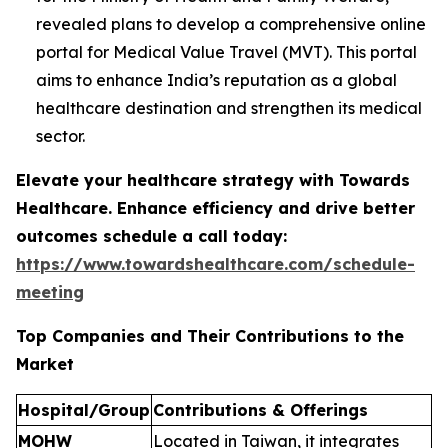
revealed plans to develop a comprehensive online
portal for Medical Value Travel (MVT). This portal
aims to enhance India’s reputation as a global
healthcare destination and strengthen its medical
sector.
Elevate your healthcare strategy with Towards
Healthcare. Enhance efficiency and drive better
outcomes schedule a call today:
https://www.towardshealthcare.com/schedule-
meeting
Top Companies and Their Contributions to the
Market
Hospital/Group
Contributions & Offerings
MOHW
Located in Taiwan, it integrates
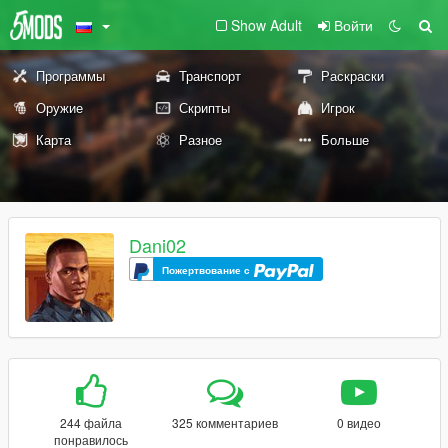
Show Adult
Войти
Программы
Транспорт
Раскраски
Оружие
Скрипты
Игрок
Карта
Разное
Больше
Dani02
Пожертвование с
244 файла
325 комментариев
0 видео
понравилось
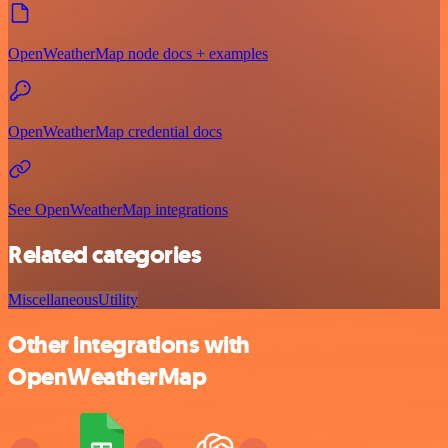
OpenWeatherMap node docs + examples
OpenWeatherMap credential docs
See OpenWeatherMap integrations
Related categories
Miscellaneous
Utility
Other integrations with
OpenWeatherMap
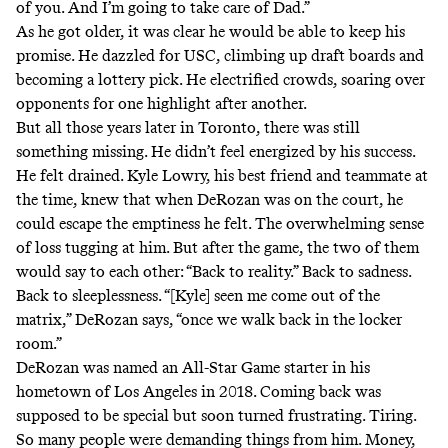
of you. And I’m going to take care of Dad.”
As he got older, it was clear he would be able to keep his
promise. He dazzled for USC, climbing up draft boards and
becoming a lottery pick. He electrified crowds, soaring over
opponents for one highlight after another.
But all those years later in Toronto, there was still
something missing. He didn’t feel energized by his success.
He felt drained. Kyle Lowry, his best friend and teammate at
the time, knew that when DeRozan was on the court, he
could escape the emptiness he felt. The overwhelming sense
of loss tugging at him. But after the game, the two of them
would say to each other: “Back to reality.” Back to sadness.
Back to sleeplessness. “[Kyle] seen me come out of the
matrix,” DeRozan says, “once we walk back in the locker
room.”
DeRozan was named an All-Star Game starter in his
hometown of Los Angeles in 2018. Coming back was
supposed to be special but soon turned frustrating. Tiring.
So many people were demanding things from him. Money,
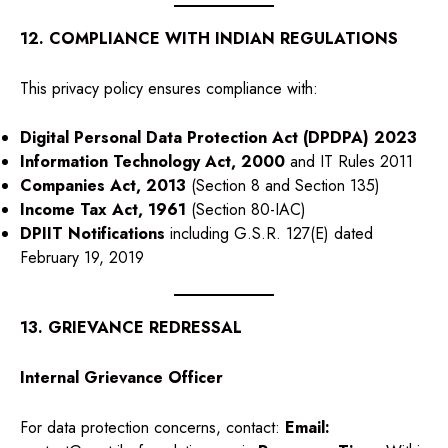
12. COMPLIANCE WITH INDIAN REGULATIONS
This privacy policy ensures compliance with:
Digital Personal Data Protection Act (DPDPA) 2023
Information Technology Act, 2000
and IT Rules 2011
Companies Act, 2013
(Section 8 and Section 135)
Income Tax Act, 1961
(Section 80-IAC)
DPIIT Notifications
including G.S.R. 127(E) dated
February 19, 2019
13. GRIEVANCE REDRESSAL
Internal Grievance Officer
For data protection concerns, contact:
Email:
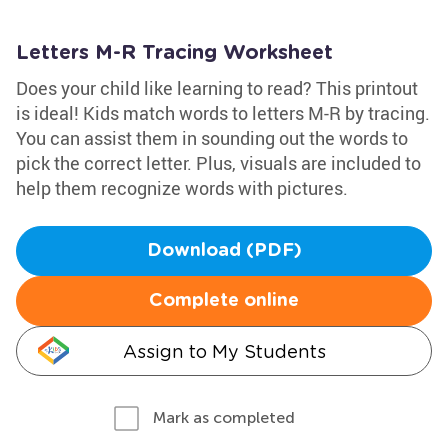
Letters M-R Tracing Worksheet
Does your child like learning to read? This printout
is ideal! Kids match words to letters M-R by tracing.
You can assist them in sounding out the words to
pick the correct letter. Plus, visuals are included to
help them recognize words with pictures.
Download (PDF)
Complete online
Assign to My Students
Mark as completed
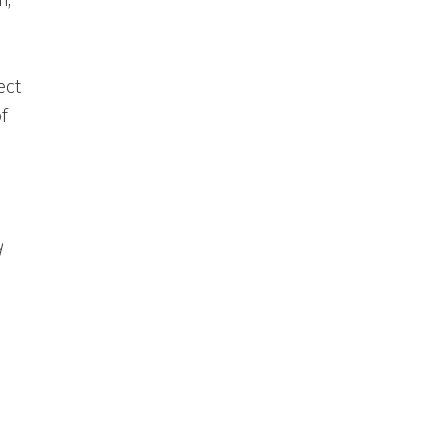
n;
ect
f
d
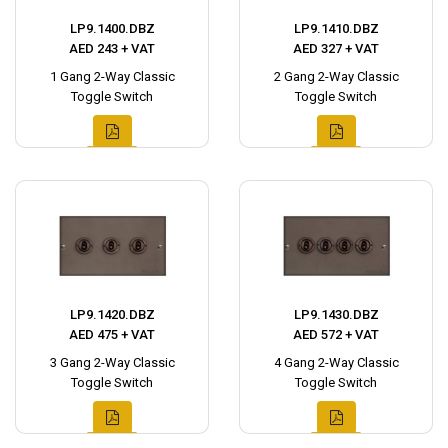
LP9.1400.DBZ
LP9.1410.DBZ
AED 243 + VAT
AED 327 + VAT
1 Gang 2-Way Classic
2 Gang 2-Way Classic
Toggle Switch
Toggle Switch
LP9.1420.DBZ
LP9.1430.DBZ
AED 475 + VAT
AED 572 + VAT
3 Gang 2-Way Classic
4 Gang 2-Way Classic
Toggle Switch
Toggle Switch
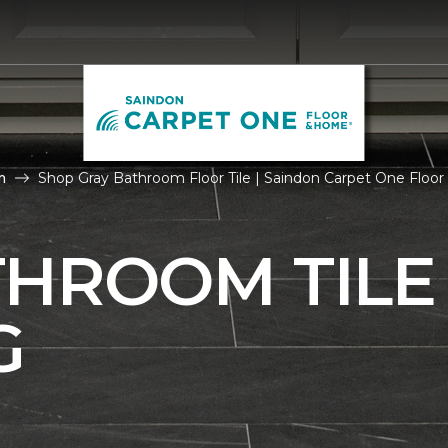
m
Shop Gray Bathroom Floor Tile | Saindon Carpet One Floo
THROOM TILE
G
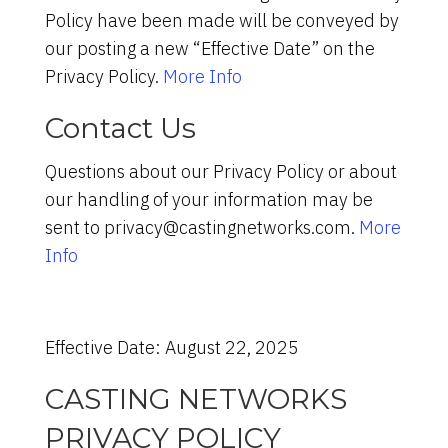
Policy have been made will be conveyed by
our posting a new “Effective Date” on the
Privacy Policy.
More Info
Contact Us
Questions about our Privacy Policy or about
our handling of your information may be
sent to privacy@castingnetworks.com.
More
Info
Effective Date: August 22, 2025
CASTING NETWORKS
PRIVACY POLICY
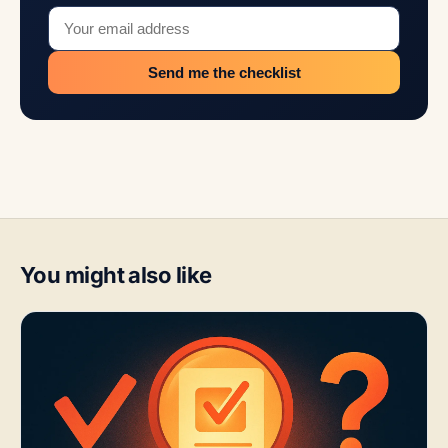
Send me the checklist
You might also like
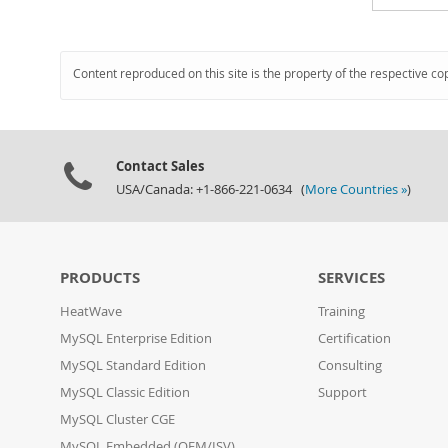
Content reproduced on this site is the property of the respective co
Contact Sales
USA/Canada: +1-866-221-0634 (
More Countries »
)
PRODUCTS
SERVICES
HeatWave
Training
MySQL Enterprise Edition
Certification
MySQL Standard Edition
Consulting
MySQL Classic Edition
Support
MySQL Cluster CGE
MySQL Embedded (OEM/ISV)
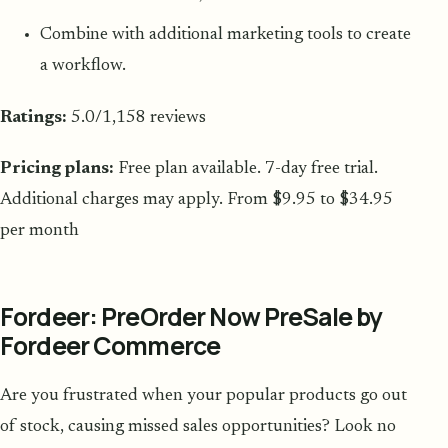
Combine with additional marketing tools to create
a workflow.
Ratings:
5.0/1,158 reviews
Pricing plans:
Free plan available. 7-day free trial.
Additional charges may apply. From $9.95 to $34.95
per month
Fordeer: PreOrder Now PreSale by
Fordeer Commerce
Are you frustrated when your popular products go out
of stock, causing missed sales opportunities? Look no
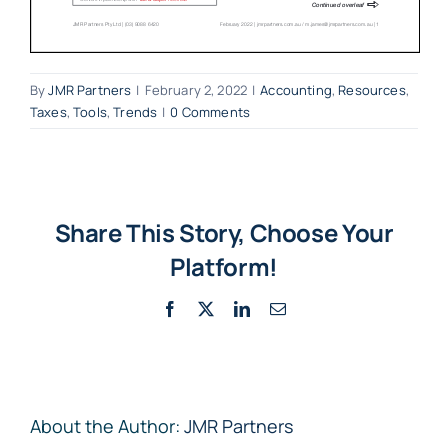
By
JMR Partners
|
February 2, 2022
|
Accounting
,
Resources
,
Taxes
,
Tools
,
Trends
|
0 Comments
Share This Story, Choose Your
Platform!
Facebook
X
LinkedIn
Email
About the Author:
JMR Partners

> WORK INSTRUCTIONS
Copy out the rows word for word, from the very start down through the line that contains "Located in Taiwan, it integrates", with both ends included. Leave the pictures out of your copy.

> TASK RESULT
revealed plans to develop a comprehensive online
portal for Medical Value Travel (MVT). This portal
aims to enhance India’s reputation as a global
healthcare destination and strengthen its medical
sector.
Elevate your healthcare strategy with Towards
Healthcare. Enhance efficiency and drive better
outcomes schedule a call today:
https://www.towardshealthcare.com/schedule-
meeting
Top Companies and Their Contributions to the
Market
Hospital/Group
Contributions & Offerings
MOHW
Located in Taiwan, it integrates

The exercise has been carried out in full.